My mind is blown. The apples start out white. I had no idea, my guess was the mats helped keep the air a little warmer to prevent frost at night...wrong. I'm still imagining how many times up and down the ladders the farmers do each year...and let me say, not many of them looked very young.


Apple orchards behind us, we drove around Mt. Iwaki and to the windy road that would take us toward the top. The Tsugaru Iwaki Skyline road is 9.8 km of switchbacks, 69 of them to be exact. Not a good road for anyone that gets carsick. The curves don't stop until the top. Once at the upper level parking lot there are a couple options to get to the peak, there's a hiking trail and a ski lift. The lift, as we discovered today, shuts down for the season before the road. Hiking was our only option. The top of the mountain was in a cloud, white and snowy looking. We'd soon find out it wasn't actually snow...a really, really thick icy frost that left every branch white and the ground white when it fell from the branches. The weather's been warm enough that the frost had also melted and refroze making the trail icy too. As we made our way up it got slicker and slicker, not so bad going up, but we were not looking forward to the tedious trek back down. Not exactly sure how close to the top we got, but the peak was still in a cloud and the ice was not getting any easier to ascend on...we had to turn back before reaching our goal. We hiked/slipped/skated back down. In total we hiked up for about 45 minutes, probably were 20ish minutes from the top, and it took us 30 to go back down. Slightly disappointed that we didn't reach the summit, but definitely not a failure, the views that we did see were awesome and the frost covered branches were spectacular. Beautiful.
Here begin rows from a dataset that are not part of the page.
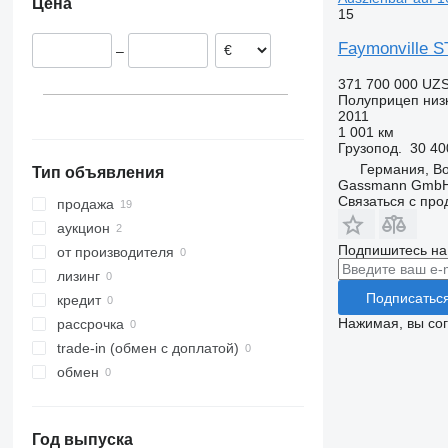
Цена
Польша
15
Германия
Faymonville S
–
Венгрия
Великобритания
371 700 000 UZ
Полуприцеп низ
Бельгия
2011
Финляндия
1 001 км
Грузопод.
30 40
показать все
Германия, B
Тип объявления
Gassmann Gmb
Связаться с пр
продажа
аукцион
Подпишитесь на
от производителя
лизинг
Подписатьс
кредит
Нажимая, вы со
рассрочка
trade-in (обмен с доплатой)
обмен
Год выпуска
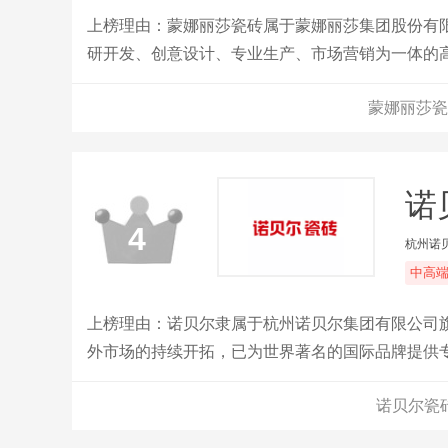
上榜理由：蒙娜丽莎瓷砖属于蒙娜丽莎集团股份有
研开发、创意设计、专业生产、市场营销为一体的
蒙娜丽莎瓷
诺
4
杭州诺
中高
上榜理由：诺贝尔隶属于杭州诺贝尔集团有限公司
外市场的持续开拓，已为世界著名的国际品牌提供
洲、美洲及非洲地区。
诺贝尔瓷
I'm not sure on the open/closing dates for the Skyline road, but I'm sure it can't be open much longer this year. There is a toll of ¥1800 per car to drive the road and I think the lift is ¥820/person round trip, when it's open.
More info can be found here: http://www.iwaki-skyline.jp/index.html

View from the parking lot.
You can barely see where the trail runs up the mountain
to the left of the ski lift.
Of course as soon as we'd descended to the parking lot
the clouds shifted and the peak came into view.
Each switchback is numbered.
Didn't get to a vantage point to get a good picture
of the road from above.
Tsugaru Iwaki Skyline road, visible on the left side
of Mt. Iwaki if you look closely.
The Skyline road is pretty cool on the map too.

Since we cut our hiking a little short we, let's be honest, I, decided that we should check out Hirosaki's Autumn festival. I went to the festival last year and thought it was pretty underwhelming, but the colors of the trees in the park were amazing, enough that I didn't mind visiting again. We stopped at a farmers' market along the way to pick up some gigantic, yummy apples.

Don't have this flavor in the USA.
Did I mention the apples are almost the
size of my head??
"She drunk, dreaming in the stream,
always be happy with liqueur.
And after went to sleep."

Hirosaki Castle Chrysanthemum and Fall Foliage Festival is an annual event that begins in October and ends in November, the dates vary by year. We didn't go though the botanical garden where the chrysanthemum display competition takes place, but we did walk around the rest of the park and near the castle. There are about 1,000 maple trees and 2,600 cherry trees.

One of the chrysanthemum displays outside the paid area.